I could sense God's presence in that moment telling me to "LET GO!" Surrender is a word thrown around a lot in Christian culture but I have come to find that it is something many of us have no clue how to do. Surrender, in my opinion, is the emptying of ourselves to the point that we have nothing left to give or hold on to. It is almost of state of complete desperation sometimes. Surrender in that season of life was me crying out to God with tears flowing constantly, everyday for 3 weeks. It was the moments of saying I can't hold on tight to this anymore and literally giving up. That is the moment this devotional was referring to. "JESUS, HELP ME!" moment. It was hard to utter those words because I thought I had the ability to fix everything....but I didn't. I felt in those days, the battle becoming not mine. Literally. Every morning I woke up knowing God was working...something I had not felt in a long time.
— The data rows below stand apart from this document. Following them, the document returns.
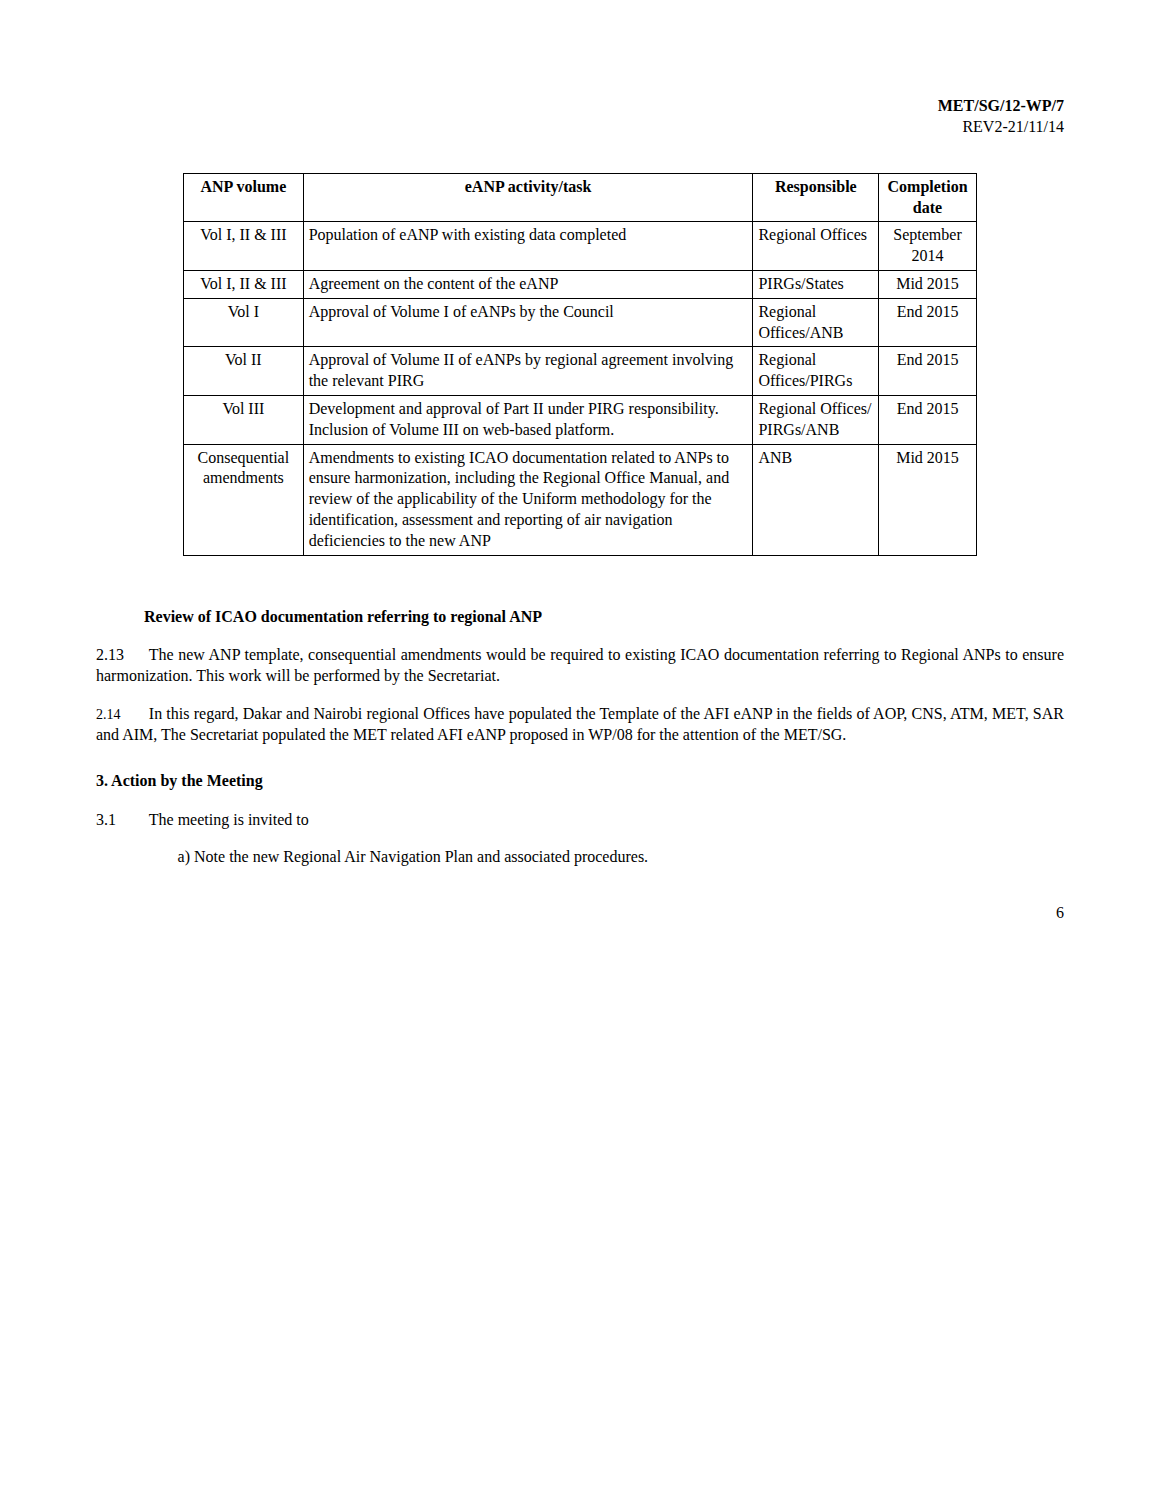MET/SG/12-WP/7
REV2-21/11/14
| ANP volume | eANP activity/task | Responsible | Completion date |
| --- | --- | --- | --- |
| Vol I, II & III | Population of eANP with existing data completed | Regional Offices | September 2014 |
| Vol I, II & III | Agreement on the content of the eANP | PIRGs/States | Mid 2015 |
| Vol I | Approval of Volume I of eANPs by the Council | Regional Offices/ANB | End 2015 |
| Vol II | Approval of Volume II of eANPs by regional agreement involving the relevant PIRG | Regional Offices/PIRGs | End 2015 |
| Vol III | Development and approval of Part II under PIRG responsibility. Inclusion of Volume III on web-based platform. | Regional Offices/ PIRGs/ANB | End 2015 |
| Consequential amendments | Amendments to existing ICAO documentation related to ANPs to ensure harmonization, including the Regional Office Manual, and review of the applicability of the Uniform methodology for the identification, assessment and reporting of air navigation deficiencies to the new ANP | ANB | Mid 2015 |
Review of ICAO documentation referring to regional ANP
2.13 The new ANP template, consequential amendments would be required to existing ICAO documentation referring to Regional ANPs to ensure harmonization. This work will be performed by the Secretariat.
2.14 In this regard, Dakar and Nairobi regional Offices have populated the Template of the AFI eANP in the fields of AOP, CNS, ATM, MET, SAR and AIM, The Secretariat populated the MET related AFI eANP proposed in WP/08 for the attention of the MET/SG.
3. Action by the Meeting
3.1 The meeting is invited to
a) Note the new Regional Air Navigation Plan and associated procedures.
6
I have had a lot of conversations lately with dear friends and Young Life girls about this very topic...surrender. They spill their hearts to me about what they are feeling anxious about or where in their life they don't feel like God is at work. I know exactly what they are feeling, yet I also know what they are not doing....surrendering. It's like God is moving forward in all of these area's of their lives, area's that they have cried out to God about for years, area's where they feel healing will never come, area's where they feel God has placed a vision in their hearts and they long to see it come to fruition....all of these area's God is surpassing their expectations and victory and freedom have happened, yet their lens is on foggy. Because they are so consumed with what they are pleading to God for, they are missing out on what he has already done in the other places of their life. They are missing out on the very proof that HE IS SURE to come to our rescue and give his kids GREAT gifts.
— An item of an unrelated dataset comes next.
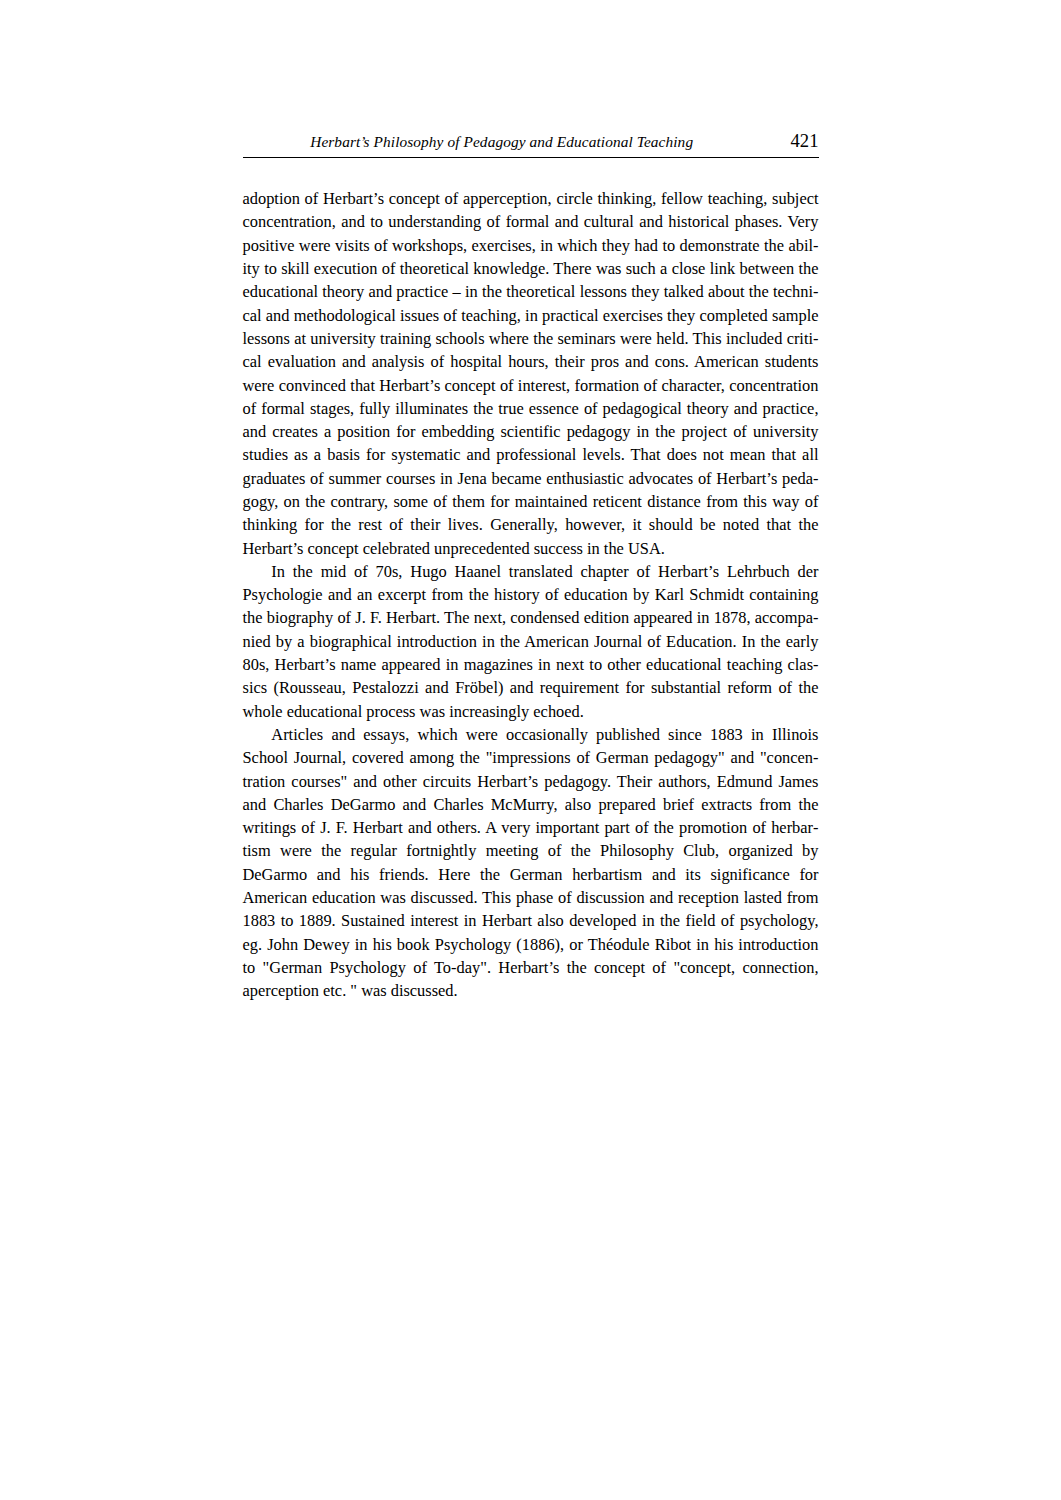Herbart’s Philosophy of Pedagogy and Educational Teaching 421
adoption of Herbart’s concept of apperception, circle thinking, fellow teaching, subject concentration, and to understanding of formal and cultural and historical phases. Very positive were visits of workshops, exercises, in which they had to demonstrate the ability to skill execution of theoretical knowledge. There was such a close link between the educational theory and practice – in the theoretical lessons they talked about the technical and methodological issues of teaching, in practical exercises they completed sample lessons at university training schools where the seminars were held. This included critical evaluation and analysis of hospital hours, their pros and cons. American students were convinced that Herbart’s concept of interest, formation of character, concentration of formal stages, fully illuminates the true essence of pedagogical theory and practice, and creates a position for embedding scientific pedagogy in the project of university studies as a basis for systematic and professional levels. That does not mean that all graduates of summer courses in Jena became enthusiastic advocates of Herbart’s pedagogy, on the contrary, some of them for maintained reticent distance from this way of thinking for the rest of their lives. Generally, however, it should be noted that the Herbart’s concept celebrated unprecedented success in the USA.
In the mid of 70s, Hugo Haanel translated chapter of Herbart’s Lehrbuch der Psychologie and an excerpt from the history of education by Karl Schmidt containing the biography of J. F. Herbart. The next, condensed edition appeared in 1878, accompanied by a biographical introduction in the American Journal of Education. In the early 80s, Herbart’s name appeared in magazines in next to other educational teaching classics (Rousseau, Pestalozzi and Fröbel) and requirement for substantial reform of the whole educational process was increasingly echoed.
Articles and essays, which were occasionally published since 1883 in Illinois School Journal, covered among the "impressions of German pedagogy" and "concentration courses" and other circuits Herbart’s pedagogy. Their authors, Edmund James and Charles DeGarmo and Charles McMurry, also prepared brief extracts from the writings of J. F. Herbart and others. A very important part of the promotion of herbartism were the regular fortnightly meeting of the Philosophy Club, organized by DeGarmo and his friends. Here the German herbartism and its significance for American education was discussed. This phase of discussion and reception lasted from 1883 to 1889. Sustained interest in Herbart also developed in the field of psychology, eg. John Dewey in his book Psychology (1886), or Théodule Ribot in his introduction to "German Psychology of To-day". Herbart’s the concept of "concept, connection, aperception etc. " was discussed.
Our lens is on our present suffering. If we would only surrender and move the lens to what he has already done, we would see victory in that area. It's like a kid wanting a chocolate bar but not realizing he is in a candy store and there is a ton of candy all around him. God is at work on our behalf but he wants us to let go of whatever is making our knuckles turn white, so that he can move in that area.
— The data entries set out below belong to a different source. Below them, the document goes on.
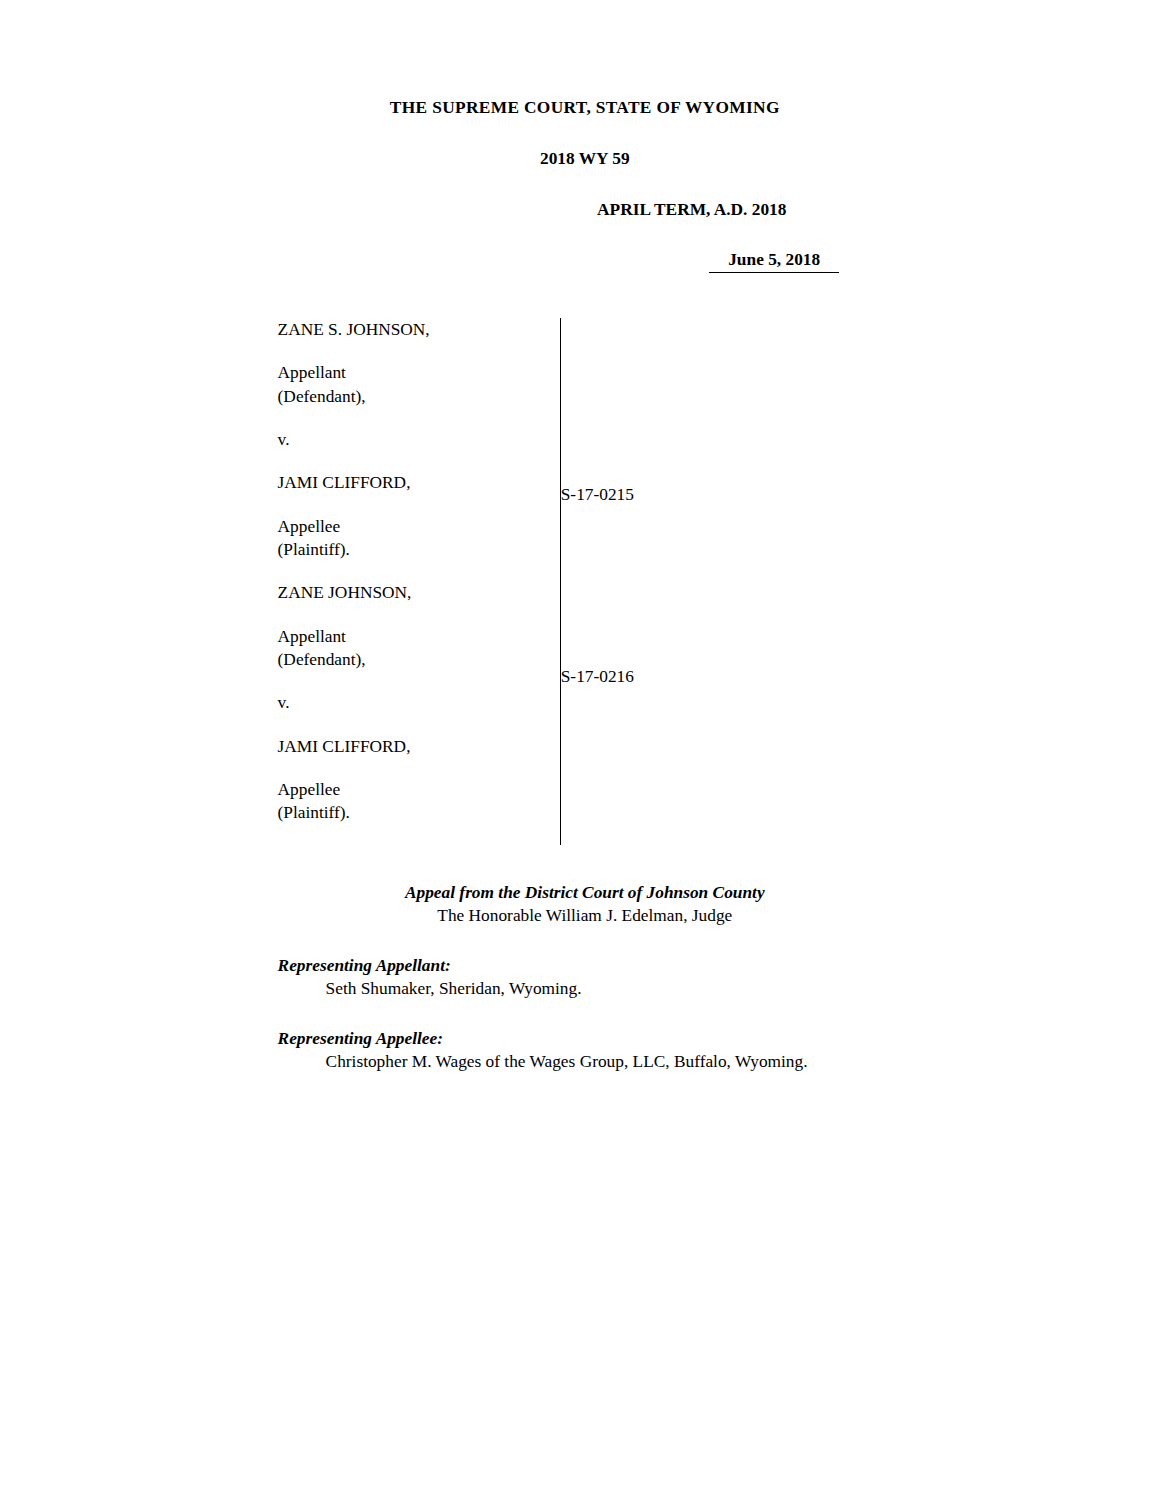THE SUPREME COURT, STATE OF WYOMING
2018 WY 59
APRIL TERM, A.D. 2018
June 5, 2018
| Zane S. Johnson, Appellant (Defendant), v. Jami Clifford, Appellee (Plaintiff). Zane Johnson, Appellant (Defendant), v. Jami Clifford, Appellee (Plaintiff). | S-17-0215 S-17-0216 |
Appeal from the District Court of Johnson County The Honorable William J. Edelman, Judge
Representing Appellant:
Seth Shumaker, Sheridan, Wyoming.
Representing Appellee:
Christopher M. Wages of the Wages Group, LLC, Buffalo, Wyoming.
Maybe that area is God bringing you a wife or husband. Maybe that area is the vision you feel he has given you for your future career but you are stuck at a coffee shop working. Maybe that area is wanting to be healed from your past. The list continues....

But, have you surrendered it? I am not talking about saying "I surrender this" but I am talking about literally getting on your knee's and emptying yourself. I know from the past months and really the entire life I have lived that I have filled with requests to God, that it is really hard to hear God or see him work with you have ear plugs in and a blind-fold on.

I am telling you friends, he is GOOD. He works on our behalf constantly. I have had a REALLY crappy week, yet I have seen the evidence of him being at work on my behalf without any contribution from me. He wants to bless you, but you got to give him all your cares and concerns, anxious thoughts and past mistakes, and empty them at his feet.

Do you not know?
Have you not heard?
The LORD is the everlasting God,
the Creator of the ends of the earth.
He will not grow tired or weary,
and his understanding no one can fathom.
He gives strength to the weary
and increases the power of the weak.
Even youths grow tired and weary,
and young men stumble and fall;
but those who hope in the LORD
will renew their strength.
They will soar on wings like eagles;
they will run and not grow weary,
they will walk and not be faint.
Isaiah 40:28-31

What a promise we have! I am thankful to know we serve a God who LOVE us enough to put up with our ridiculous doubting and bratty ways. Sometimes I wonder how much God is laughing at how oblivious I can be to what he has ALREADY done.

Just know, YOU are not alone and I am right there with you. It's a process...but I am learning that surrender is oh so sweet to our precious Lord!